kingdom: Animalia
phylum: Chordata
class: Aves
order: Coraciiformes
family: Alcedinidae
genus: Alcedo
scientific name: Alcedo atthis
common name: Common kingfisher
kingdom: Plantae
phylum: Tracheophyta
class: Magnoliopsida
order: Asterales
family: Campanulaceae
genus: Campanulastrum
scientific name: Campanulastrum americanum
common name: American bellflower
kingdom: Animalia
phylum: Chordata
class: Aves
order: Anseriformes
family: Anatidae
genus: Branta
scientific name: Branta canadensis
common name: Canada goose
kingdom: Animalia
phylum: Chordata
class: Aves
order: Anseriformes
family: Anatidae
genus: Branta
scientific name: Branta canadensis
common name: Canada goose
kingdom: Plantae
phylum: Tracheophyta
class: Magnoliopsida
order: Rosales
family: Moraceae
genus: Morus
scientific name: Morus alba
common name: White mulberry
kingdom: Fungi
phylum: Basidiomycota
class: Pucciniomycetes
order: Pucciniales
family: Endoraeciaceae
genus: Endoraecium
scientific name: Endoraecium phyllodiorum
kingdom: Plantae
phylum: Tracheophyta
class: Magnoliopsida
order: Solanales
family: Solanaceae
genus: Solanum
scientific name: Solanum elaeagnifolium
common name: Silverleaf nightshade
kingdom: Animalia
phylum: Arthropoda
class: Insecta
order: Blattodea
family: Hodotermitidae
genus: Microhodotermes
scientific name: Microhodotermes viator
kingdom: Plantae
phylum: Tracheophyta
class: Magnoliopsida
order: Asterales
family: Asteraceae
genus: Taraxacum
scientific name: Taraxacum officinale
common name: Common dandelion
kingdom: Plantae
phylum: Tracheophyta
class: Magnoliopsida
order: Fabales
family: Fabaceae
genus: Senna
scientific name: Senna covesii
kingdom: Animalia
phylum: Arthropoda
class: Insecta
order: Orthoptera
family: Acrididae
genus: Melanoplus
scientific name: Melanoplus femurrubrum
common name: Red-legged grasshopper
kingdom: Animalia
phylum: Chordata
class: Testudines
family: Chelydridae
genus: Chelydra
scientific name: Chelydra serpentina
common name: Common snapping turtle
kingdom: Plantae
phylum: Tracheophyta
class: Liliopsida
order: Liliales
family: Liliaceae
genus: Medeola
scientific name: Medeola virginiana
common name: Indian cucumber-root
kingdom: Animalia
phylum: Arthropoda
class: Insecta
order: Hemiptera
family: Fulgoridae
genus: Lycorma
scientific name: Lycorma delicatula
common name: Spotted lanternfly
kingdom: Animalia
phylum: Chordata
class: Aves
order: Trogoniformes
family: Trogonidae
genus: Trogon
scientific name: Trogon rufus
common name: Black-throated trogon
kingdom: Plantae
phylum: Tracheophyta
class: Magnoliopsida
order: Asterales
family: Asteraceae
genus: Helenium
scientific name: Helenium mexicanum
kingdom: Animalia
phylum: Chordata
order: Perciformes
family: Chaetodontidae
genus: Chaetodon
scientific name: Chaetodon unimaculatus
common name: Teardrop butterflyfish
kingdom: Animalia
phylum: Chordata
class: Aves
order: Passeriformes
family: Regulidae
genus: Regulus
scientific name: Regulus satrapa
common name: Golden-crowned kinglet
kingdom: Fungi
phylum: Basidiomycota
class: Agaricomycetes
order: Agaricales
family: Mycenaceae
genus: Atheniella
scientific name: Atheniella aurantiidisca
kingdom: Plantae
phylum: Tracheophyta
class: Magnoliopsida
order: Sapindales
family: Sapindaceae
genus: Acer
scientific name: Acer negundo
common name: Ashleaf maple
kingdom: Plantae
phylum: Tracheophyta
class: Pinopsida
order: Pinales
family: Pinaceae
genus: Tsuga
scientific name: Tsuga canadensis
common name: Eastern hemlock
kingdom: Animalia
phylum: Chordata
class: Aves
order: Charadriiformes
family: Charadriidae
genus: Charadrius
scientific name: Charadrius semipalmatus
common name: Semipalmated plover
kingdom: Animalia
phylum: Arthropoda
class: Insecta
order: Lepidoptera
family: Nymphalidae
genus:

━━━

# [WHAT YOU HAVE TO DO]
Put every line of the items above into a Markdown table with two columns, Row and Entry. Number each row and leave out any blank lines.

# [COMPLETE ANSWER]
| Row | Entry |
|---|---|
| 1 | kingdom: Animalia |
| 2 | phylum: Chordata |
| 3 | class: Aves |
| 4 | order: Coraciiformes |
| 5 | family: Alcedinidae |
| 6 | genus: Alcedo |
| 7 | scientific name: Alcedo atthis |
| 8 | common name: Common kingfisher |
| 9 | kingdom: Plantae |
| 10 | phylum: Tracheophyta |
| 11 | class: Magnoliopsida |
| 12 | order: Asterales |
| 13 | family: Campanulaceae |
| 14 | genus: Campanulastrum |
| 15 | scientific name: Campanulastrum americanum |
| 16 | common name: American bellflower |
| 17 | kingdom: Animalia |
| 18 | phylum: Chordata |
| 19 | class: Aves |
| 20 | order: Anseriformes |
| 21 | family: Anatidae |
| 22 | genus: Branta |
| 23 | scientific name: Branta canadensis |
| 24 | common name: Canada goose |
| 25 | kingdom: Animalia |
| 26 | phylum: Chordata |
| 27 | class: Aves |
| 28 | order: Anseriformes |
| 29 | family: Anatidae |
| 30 | genus: Branta |
| 31 | scientific name: Branta canadensis |
| 32 | common name: Canada goose |
| 33 | kingdom: Plantae |
| 34 | phylum: Tracheophyta |
| 35 | class: Magnoliopsida |
| 36 | order: Rosales |
| 37 | family: Moraceae |
| 38 | genus: Morus |
| 39 | scientific name: Morus alba |
| 40 | common name: White mulberry |
| 41 | kingdom: Fungi |
| 42 | phylum: Basidiomycota |
| 43 | class: Pucciniomycetes |
| 44 | order: Pucciniales |
| 45 | family: Endoraeciaceae |
| 46 | genus: Endoraecium |
| 47 | scientific name: Endoraecium phyllodiorum |
| 48 | kingdom: Plantae |
| 49 | phylum: Tracheophyta |
| 50 | class: Magnoliopsida |
| 51 | order: Solanales |
| 52 | family: Solanaceae |
| 53 | genus: Solanum |
| 54 | scientific name: Solanum elaeagnifolium |
| 55 | common name: Silverleaf nightshade |
| 56 | kingdom: Animalia |
| 57 | phylum: Arthropoda |
| 58 | class: Insecta |
| 59 | order: Blattodea |
| 60 | family: Hodotermitidae |
| 61 | genus: Microhodotermes |
| 62 | scientific name: Microhodotermes viator |
| 63 | kingdom: Plantae |
| 64 | phylum: Tracheophyta |
| 65 | class: Magnoliopsida |
| 66 | order: Asterales |
| 67 | family: Asteraceae |
| 68 | genus: Taraxacum |
| 69 | scientific name: Taraxacum officinale |
| 70 | common name: Common dandelion |
| 71 | kingdom: Plantae |
| 72 | phylum: Tracheophyta |
| 73 | class: Magnoliopsida |
| 74 | order: Fabales |
| 75 | family: Fabaceae |
| 76 | genus: Senna |
| 77 | scientific name: Senna covesii |
| 78 | kingdom: Animalia |
| 79 | phylum: Arthropoda |
| 80 | class: Insecta |
| 81 | order: Orthoptera |
| 82 | family: Acrididae |
| 83 | genus: Melanoplus |
| 84 | scientific name: Melanoplus femurrubrum |
| 85 | common name: Red-legged grasshopper |
| 86 | kingdom: Animalia |
| 87 | phylum: Chordata |
| 88 | class: Testudines |
| 89 | family: Chelydridae |
| 90 | genus: Chelydra |
| 91 | scientific name: Chelydra serpentina |
| 92 | common name: Common snapping turtle |
| 93 | kingdom: Plantae |
| 94 | phylum: Tracheophyta |
| 95 | class: Liliopsida |
| 96 | order: Liliales |
| 97 | family: Liliaceae |
| 98 | genus: Medeola |
| 99 | scientific name: Medeola virginiana |
| 100 | common name: Indian cucumber-root |
| 101 | kingdom: Animalia |
| 102 | phylum: Arthropoda |
| 103 | class: Insecta |
| 104 | order: Hemiptera |
| 105 | family: Fulgoridae |
| 106 | genus: Lycorma |
| 107 | scientific name: Lycorma delicatula |
| 108 | common name: Spotted lanternfly |
| 109 | kingdom: Animalia |
| 110 | phylum: Chordata |
| 111 | class: Aves |
| 112 | order: Trogoniformes |
| 113 | family: Trogonidae |
| 114 | genus: Trogon |
| 115 | scientific name: Trogon rufus |
| 116 | common name: Black-throated trogon |
| 117 | kingdom: Plantae |
| 118 | phylum: Tracheophyta |
| 119 | class: Magnoliopsida |
| 120 | order: Asterales |
| 121 | family: Asteraceae |
| 122 | genus: Helenium |
| 123 | scientific name: Helenium mexicanum |
| 124 | kingdom: Animalia |
| 125 | phylum: Chordata |
| 126 | order: Perciformes |
| 127 | family: Chaetodontidae |
| 128 | genus: Chaetodon |
| 129 | scientific name: Chaetodon unimaculatus |
| 130 | common name: Teardrop butterflyfish |
| 131 | kingdom: Animalia |
| 132 | phylum: Chordata |
| 133 | class: Aves |
| 134 | order: Passeriformes |
| 135 | family: Regulidae |
| 136 | genus: Regulus |
| 137 | scientific name: Regulus satrapa |
| 138 | common name: Golden-crowned kinglet |
| 139 | kingdom: Fungi |
| 140 | phylum: Basidiomycota |
| 141 | class: Agaricomycetes |
| 142 | order: Agaricales |
| 143 | family: Mycenaceae |
| 144 | genus: Atheniella |
| 145 | scientific name: Atheniella aurantiidisca |
| 146 | kingdom: Plantae |
| 147 | phylum: Tracheophyta |
| 148 | class: Magnoliopsida |
| 149 | order: Sapindales |
| 150 | family: Sapindaceae |
| 151 | genus: Acer |
| 152 | scientific name: Acer negundo |
| 153 | common name: Ashleaf maple |
| 154 | kingdom: Plantae |
| 155 | phylum: Tracheophyta |
| 156 | class: Pinopsida |
| 157 | order: Pinales |
| 158 | family: Pinaceae |
| 159 | genus: Tsuga |
| 160 | scientific name: Tsuga canadensis |
| 161 | common name: Eastern hemlock |
| 162 | kingdom: Animalia |
| 163 | phylum: Chordata |
| 164 | class: Aves |
| 165 | order: Charadriiformes |
| 166 | family: Charadriidae |
| 167 | genus: Charadrius |
| 168 | scientific name: Charadrius semipalmatus |
| 169 | common name: Semipalmated plover |
| 170 | kingdom: Animalia |
| 171 | phylum: Arthropoda |
| 172 | class: Insecta |
| 173 | order: Lepidoptera |
| 174 | family: Nymphalidae |
| 175 | genus: |